Chose remarquée par certains internautes avec le trafic affiché au vert alors que la crise a déjà commencé et ce problème de caméra réccurent est pointé du doigt.
http://www.aprr.fr/fr/preparation_au_voyage/temps_reel/trafic
Le problème est bien en place à l'heure des images malgré un contrôle au vert comme en témoigne le nombre anormalement élevé de véhicules "en panne" sur la carte.
http://www.aprr.fr/fr/preparation_au_voyage/temps_reel/trafic
-Le manque de moyens fournis
Ce point reste discutable compte tenu du contexte, avec une réaction trop tardive sur une route déjà bouchée. La présence de véhicules arrêtés sur les voies empêchant tout simplement la circulation des déneigeuses. Cependant, c'est un point abordé par les personnes présentes sur place.
-Le manque d'équipement de la part des usagers
Comme toujours, de nombreux usagers se sont risqués sur cet axe malgré la vigilance orange communiquée par Météo-France. Les agents chargés d'évacuer les véhicules témoignent comme suit:
"L'A48 avait été coupée entre les échangeurs de Coiranne et de Voreppe, 50 cm de neige étant tombés au col de Rossatière. Une centaine de véhicules, la plupart non équipés, avaient été bloqués et progressivement dégagés entre minuit et 2 heures."

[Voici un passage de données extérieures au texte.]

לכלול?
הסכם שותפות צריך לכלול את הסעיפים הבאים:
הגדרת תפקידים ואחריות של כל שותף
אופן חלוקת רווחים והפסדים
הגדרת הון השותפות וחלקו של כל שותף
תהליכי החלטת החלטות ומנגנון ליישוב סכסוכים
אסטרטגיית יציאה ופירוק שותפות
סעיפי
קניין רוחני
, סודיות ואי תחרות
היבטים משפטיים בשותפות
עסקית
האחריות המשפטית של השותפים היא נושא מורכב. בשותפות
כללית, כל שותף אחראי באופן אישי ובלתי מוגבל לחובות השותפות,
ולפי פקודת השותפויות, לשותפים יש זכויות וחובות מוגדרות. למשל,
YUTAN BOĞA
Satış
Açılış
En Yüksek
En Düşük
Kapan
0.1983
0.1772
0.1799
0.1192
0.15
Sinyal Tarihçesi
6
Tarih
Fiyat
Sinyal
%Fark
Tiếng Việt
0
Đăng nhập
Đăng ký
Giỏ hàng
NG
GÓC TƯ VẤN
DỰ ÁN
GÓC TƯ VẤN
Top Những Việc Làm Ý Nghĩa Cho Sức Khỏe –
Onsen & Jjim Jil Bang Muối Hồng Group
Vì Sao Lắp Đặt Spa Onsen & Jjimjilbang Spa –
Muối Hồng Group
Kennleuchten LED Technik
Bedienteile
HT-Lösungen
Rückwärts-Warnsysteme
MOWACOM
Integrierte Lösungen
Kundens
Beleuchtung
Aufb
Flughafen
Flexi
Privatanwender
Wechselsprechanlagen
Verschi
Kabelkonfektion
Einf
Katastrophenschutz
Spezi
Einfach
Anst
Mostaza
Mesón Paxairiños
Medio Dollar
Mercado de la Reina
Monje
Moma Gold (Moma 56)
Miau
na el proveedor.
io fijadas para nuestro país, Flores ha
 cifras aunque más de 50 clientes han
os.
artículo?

Il est évident qu'un manque d'équipement hivernaux dans ces conditions nuit à tout le processus de maintien de la circulation sur un axe donné. A partir du moment où ces véhicules sont bloqués, parfois avec une infime couche de neige, les déneigeuses ne passent plus, peu importe l'anticipation du phénomène réduisant à néant le travail de plusieurs organismes publics ou privés, et entrainant dans leur sillage des personnes bien plus préparées à affronter ces conditions.
La non obligation d'équipements spéciaux notamment dans les régions à risque reste un vrai problème en France. S'il n'est pas nécessaire de demander à habitant du Finistère de s'équiper pour l'hiver, c'est une toute autre histoire dans les départements de montagne ou du Nord - Nord-Est.
-Le type de neige
C'est une problématique bien connue des montagnards, certaines neiges glissent plus que d'autres. Si une neige sèche adhère plutôt bien et permet de rouler sans encombres, la neige mouillée ou "soupe" est beaucoup plus dangereuse.
Cette dernière forme une pellicule d'eau importante entre le pneu et la route, mélangée à de la neige. Dans ce cas, même les pneux neige peuvent ne pas suffire à rouler correctement et seules les chaines permettent une adhésion correcte à la route.
La neige tombant par une température proche de 0°C suite à des pluies dans la journée, cette fameuse "soupe" redoutée de tous était présente hier soir.
Une épaisse couche de neige saturée d'eau ("soupe") recouvre la chaussée image: https://www.ledauphine.com/
En conclusion, les prévisions ont été correctement gérées par Météo-France et la vigilance lancée plusieurs heures avant le début de l'évènement. Cet organisme n'est donc pas à blâmer pour la gestion de cet épisode. Des facteurs extérieurs à ceux mentionnés par la Préfecture d'Isère sont à prendre en compte, parmis les exemples cités plus haut.
Les éléments responsables sont le manque d'informations en temps réel, combinée à une neige peu favorable et à des comportements individuels irresponsables.